[ASSIGNMENT] Reproduce the rows verbatim, beginning at the line containing "Would you identify" and stopping after the line containing "-0.015279, 0.999652, 0.010447]]".

[DATA IN THIS EXERCISE]

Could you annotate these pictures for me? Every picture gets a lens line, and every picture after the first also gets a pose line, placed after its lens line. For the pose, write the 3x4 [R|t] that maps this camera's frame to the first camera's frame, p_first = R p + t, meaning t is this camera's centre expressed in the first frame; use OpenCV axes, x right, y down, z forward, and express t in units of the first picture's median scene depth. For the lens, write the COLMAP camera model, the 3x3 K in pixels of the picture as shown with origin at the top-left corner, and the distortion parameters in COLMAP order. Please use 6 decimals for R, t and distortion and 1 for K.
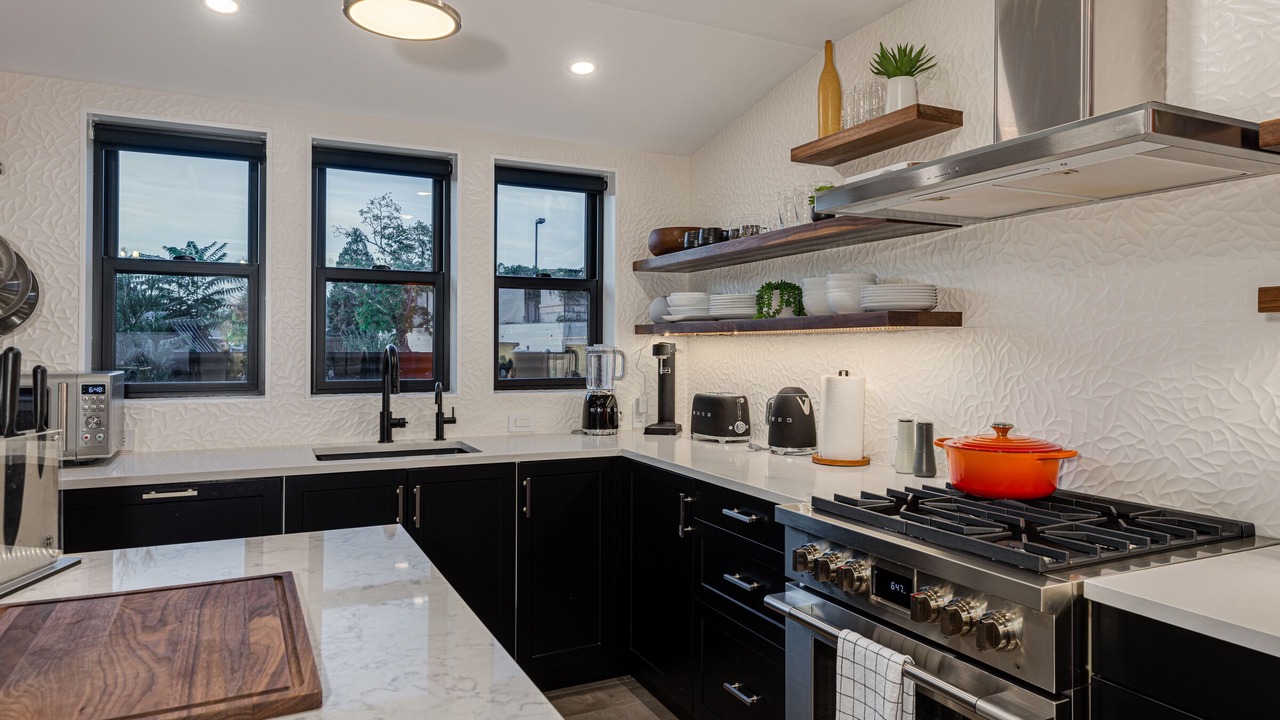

---

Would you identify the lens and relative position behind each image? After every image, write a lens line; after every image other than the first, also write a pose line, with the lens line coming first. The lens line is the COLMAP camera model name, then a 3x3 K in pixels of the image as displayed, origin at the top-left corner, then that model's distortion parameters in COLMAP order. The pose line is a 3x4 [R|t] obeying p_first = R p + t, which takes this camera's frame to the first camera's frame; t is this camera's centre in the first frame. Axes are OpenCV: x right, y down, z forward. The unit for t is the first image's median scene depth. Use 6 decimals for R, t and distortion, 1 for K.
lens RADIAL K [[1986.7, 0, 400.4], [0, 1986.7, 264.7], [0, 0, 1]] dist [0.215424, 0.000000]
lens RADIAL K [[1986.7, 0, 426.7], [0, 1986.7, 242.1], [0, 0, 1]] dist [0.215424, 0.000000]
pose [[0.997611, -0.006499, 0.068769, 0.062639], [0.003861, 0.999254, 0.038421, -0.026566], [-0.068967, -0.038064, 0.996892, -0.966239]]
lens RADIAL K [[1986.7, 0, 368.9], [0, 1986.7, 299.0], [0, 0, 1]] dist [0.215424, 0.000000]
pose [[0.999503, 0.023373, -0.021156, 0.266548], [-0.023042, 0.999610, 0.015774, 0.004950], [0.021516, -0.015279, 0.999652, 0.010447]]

[WRITTEN ANSWER]
Would you identify the lens and relative position behind each image? After every image, write a lens line; after every image other than the first, also write a pose line, with the lens line coming first. The lens line is the COLMAP camera model name, then a 3x3 K in pixels of the image as displayed, origin at the top-left corner, then that model's distortion parameters in COLMAP order. The pose line is a 3x4 [R|t] obeying p_first = R p + t, which takes this camera's frame to the first camera's frame; t is this camera's centre in the first frame. Axes are OpenCV: x right, y down, z forward. The unit for t is the first image's median scene depth. Use 6 decimals for R, t and distortion, 1 for K.
lens RADIAL K [[1986.7, 0, 400.4], [0, 1986.7, 264.7], [0, 0, 1]] dist [0.215424, 0.000000]
lens RADIAL K [[1986.7, 0, 426.7], [0, 1986.7, 242.1], [0, 0, 1]] dist [0.215424, 0.000000]
pose [[0.997611, -0.006499, 0.068769, 0.062639], [0.003861, 0.999254, 0.038421, -0.026566], [-0.068967, -0.038064, 0.996892, -0.966239]]
lens RADIAL K [[1986.7, 0, 368.9], [0, 1986.7, 299.0], [0, 0, 1]] dist [0.215424, 0.000000]
pose [[0.999503, 0.023373, -0.021156, 0.266548], [-0.023042, 0.999610, 0.015774, 0.004950], [0.021516, -0.015279, 0.999652, 0.010447]]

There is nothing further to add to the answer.